Action item:
Data follows below. Repeat exactly the lines between the line holding "to students and commu" and the line holding "Aug 06 2026", inclusive, and nothing more; drop pictures.

Data extract:
----------
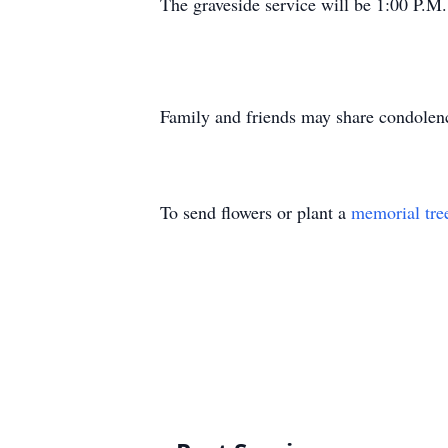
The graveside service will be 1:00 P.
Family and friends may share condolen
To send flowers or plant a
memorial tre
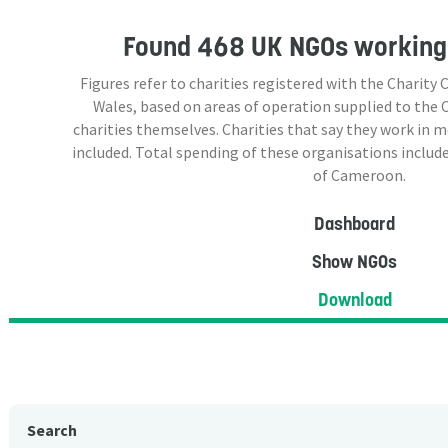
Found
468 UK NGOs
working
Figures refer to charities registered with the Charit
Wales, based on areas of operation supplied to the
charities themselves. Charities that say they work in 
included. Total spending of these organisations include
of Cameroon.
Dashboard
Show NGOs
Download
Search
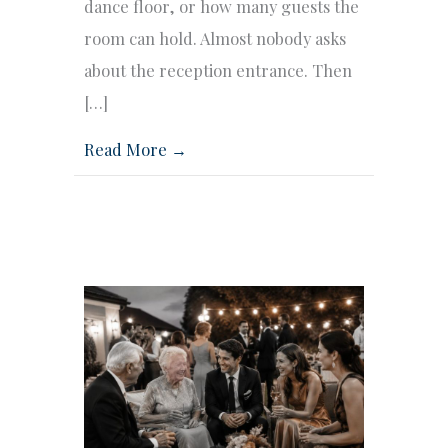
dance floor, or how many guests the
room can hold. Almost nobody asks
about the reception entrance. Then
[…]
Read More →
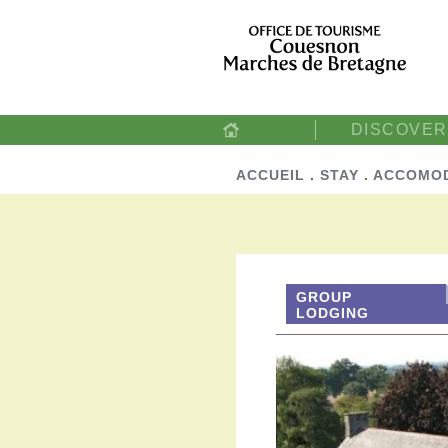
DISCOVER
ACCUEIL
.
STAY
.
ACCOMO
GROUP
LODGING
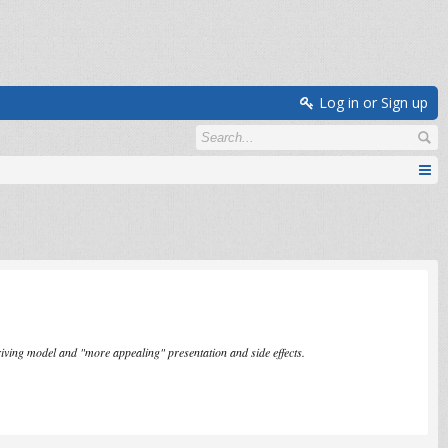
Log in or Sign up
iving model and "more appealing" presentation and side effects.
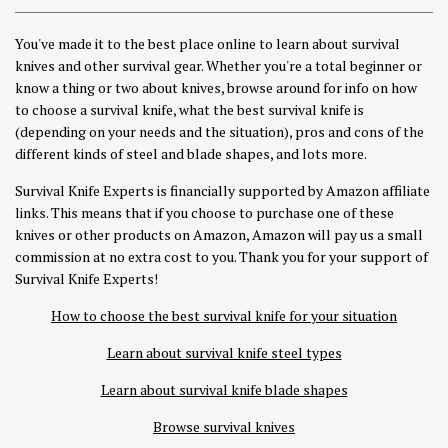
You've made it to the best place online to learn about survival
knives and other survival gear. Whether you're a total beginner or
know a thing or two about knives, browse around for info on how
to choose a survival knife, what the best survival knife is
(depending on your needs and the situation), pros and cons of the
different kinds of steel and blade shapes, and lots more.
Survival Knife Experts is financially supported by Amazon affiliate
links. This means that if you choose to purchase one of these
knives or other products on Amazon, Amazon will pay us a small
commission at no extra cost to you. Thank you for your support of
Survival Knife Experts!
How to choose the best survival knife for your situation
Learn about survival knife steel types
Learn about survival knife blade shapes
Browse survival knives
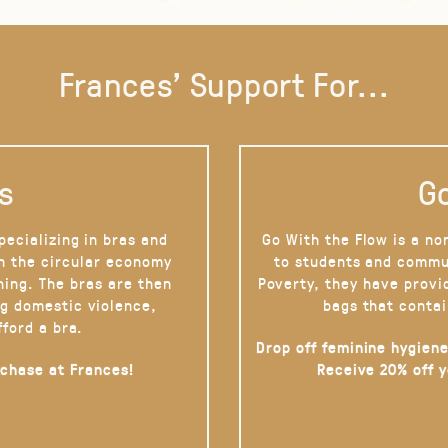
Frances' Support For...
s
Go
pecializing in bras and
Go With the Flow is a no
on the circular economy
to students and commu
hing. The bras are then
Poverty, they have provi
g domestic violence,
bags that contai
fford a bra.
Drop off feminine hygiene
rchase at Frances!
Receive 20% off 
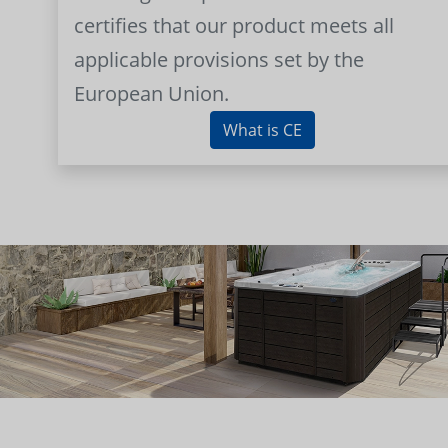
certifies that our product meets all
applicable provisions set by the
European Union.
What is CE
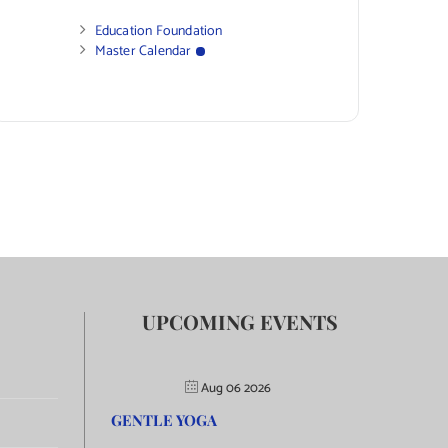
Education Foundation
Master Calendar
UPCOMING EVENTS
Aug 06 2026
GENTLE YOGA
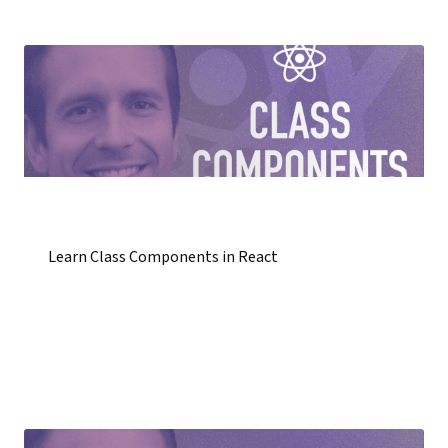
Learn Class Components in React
----------
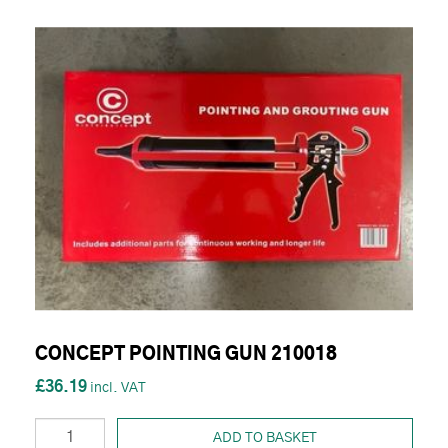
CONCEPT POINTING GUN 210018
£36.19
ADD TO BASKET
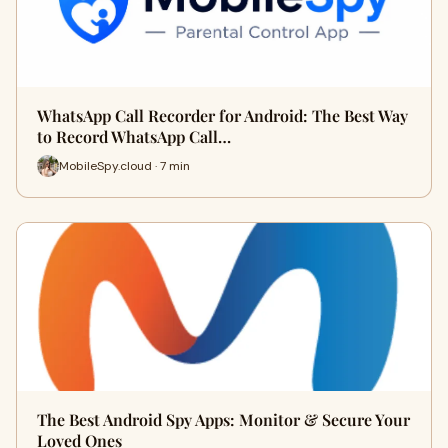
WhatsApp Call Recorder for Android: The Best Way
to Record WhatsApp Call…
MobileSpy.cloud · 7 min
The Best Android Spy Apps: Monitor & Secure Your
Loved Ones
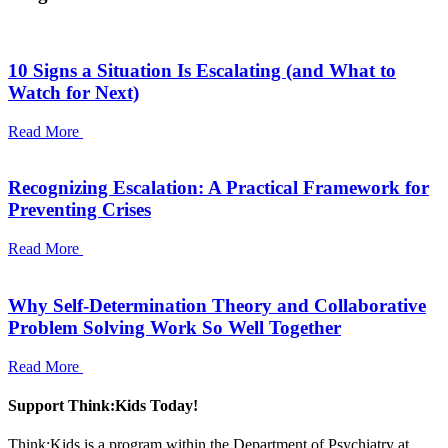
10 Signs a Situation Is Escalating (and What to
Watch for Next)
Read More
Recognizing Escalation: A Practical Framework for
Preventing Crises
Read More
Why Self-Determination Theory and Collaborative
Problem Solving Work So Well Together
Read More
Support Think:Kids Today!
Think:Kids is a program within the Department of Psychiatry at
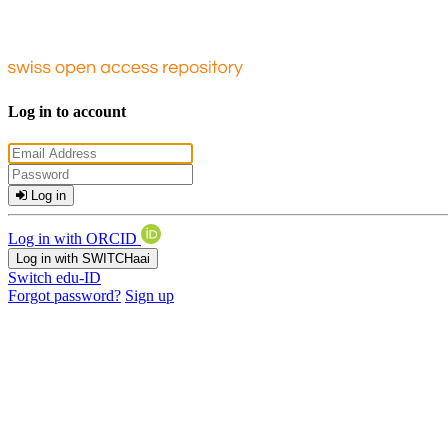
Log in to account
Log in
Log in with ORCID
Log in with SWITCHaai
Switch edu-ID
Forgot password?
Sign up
----------
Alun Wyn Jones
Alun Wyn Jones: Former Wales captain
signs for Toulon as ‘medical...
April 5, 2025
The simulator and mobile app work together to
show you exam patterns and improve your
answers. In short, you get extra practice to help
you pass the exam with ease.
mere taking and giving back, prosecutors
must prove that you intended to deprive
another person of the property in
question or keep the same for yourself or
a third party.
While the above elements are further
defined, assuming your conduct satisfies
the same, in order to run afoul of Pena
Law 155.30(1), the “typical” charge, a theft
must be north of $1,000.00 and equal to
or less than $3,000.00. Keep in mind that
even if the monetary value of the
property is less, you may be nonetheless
----------
Exercise response:
to students and commu
hing. The bras are then
Poverty, they have provi
g domestic violence,
bags that contai
fford a bra.
Drop off feminine hygiene
rchase at Frances!
Receive 20% off 
certifies that our product meets all
applicable provisions set by the
European Union.
What is CE
Education Foundation
Master Calendar
UPCOMING EVENTS
Aug 06 2026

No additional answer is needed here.